The interest in studying Yukaghir languages has not waned today. In 2003, A Grammar of Kolyma Yukaghir by E.Maslova was published: the book was based on the results of many years of her field work, but it took into account the previous descriptions of the language and used the material of oral texts extensively. An important contribution into studying Southern Yukaghir is made by researchers from other countries too, for instance, I.Nikolaeva (School of Oriental and African Studies, London University), who has been doing comparative and historical studies of Yukaghir languages.

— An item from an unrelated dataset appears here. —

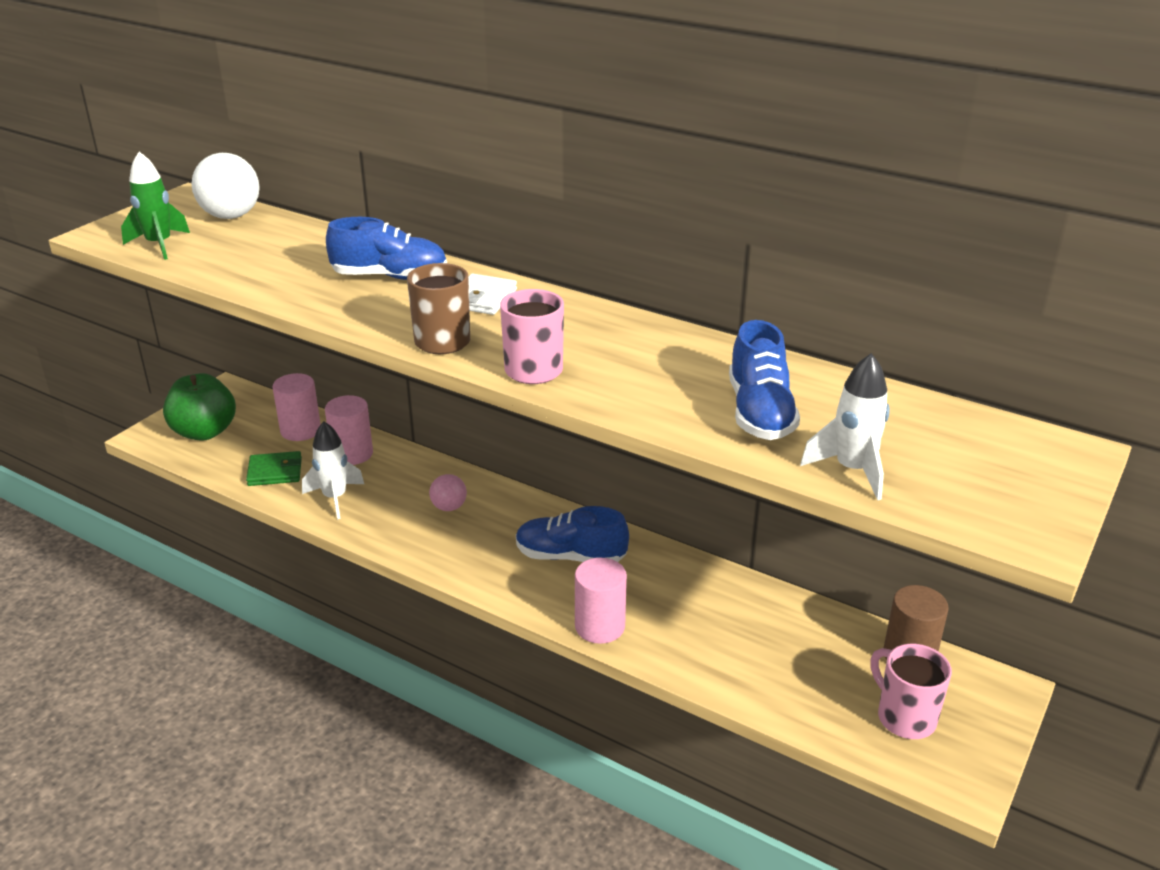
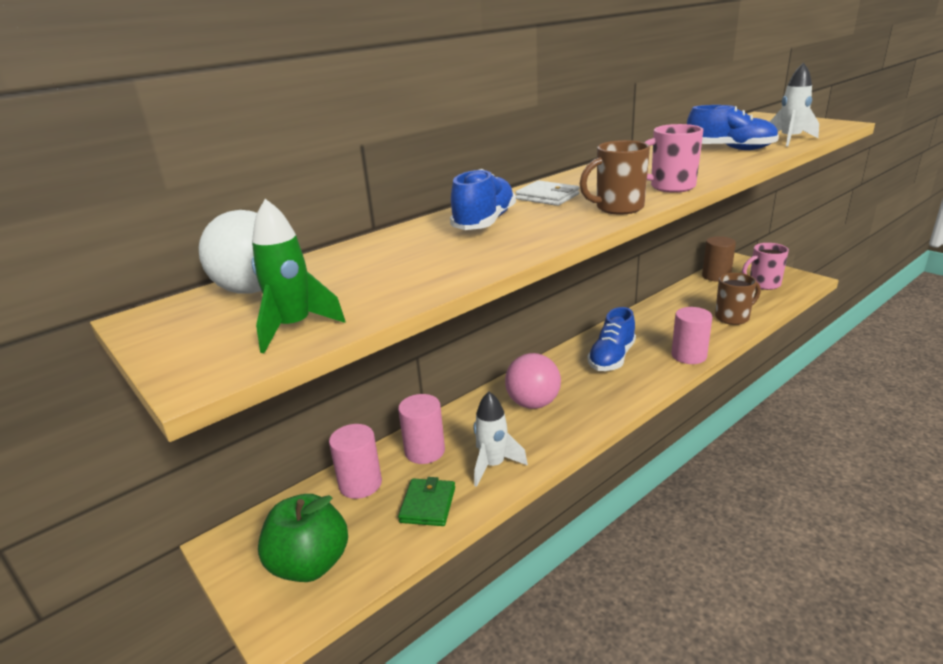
camera: 70 degrees left, 5 degrees down
pink ball [429,474,467,511] -> pink ball [505,353,561,409], size x1.75
none -> brown mug [715,273,761,325]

Her dissertation was about the genetic connections of Uralic and Yukaghir languages. In 2006 she published A Historical Dictionary of Yukaghir , which offered for the first time a reconstruction of lexis of a Proto-Yukaghir language, the ancestor of the present-day Yukaghir languages. In 2020, she carried out a similar analysis for morphological indicators in her Yukaghir Morphology in a Historical and Comparative Perspective .
Specialists in Yukaghir languages now work at the Department of Northern Philology of the Institute for Humanies Research and Problems of North Indigenous Peoples of the Siberian Branch of the RAS. The Department holds annual expeditions to the places of compact habitation of Evenki, Evens, Yukaghirs to collect linguistic, folklore and ethnographic materials and to analyse the ethnocultural situation. The problems of the Southern Yukaghir language are studied by P.E. Prokopyeva and A.E. Prokopyeva. One great result of their work was the 2021 publication of the Yukaghir-Russian Dictionary (language of Forest Yukaghirs). The dictionary extensively used the field materials by researchers who collected information from Yukaghir speakers in 1989-2019.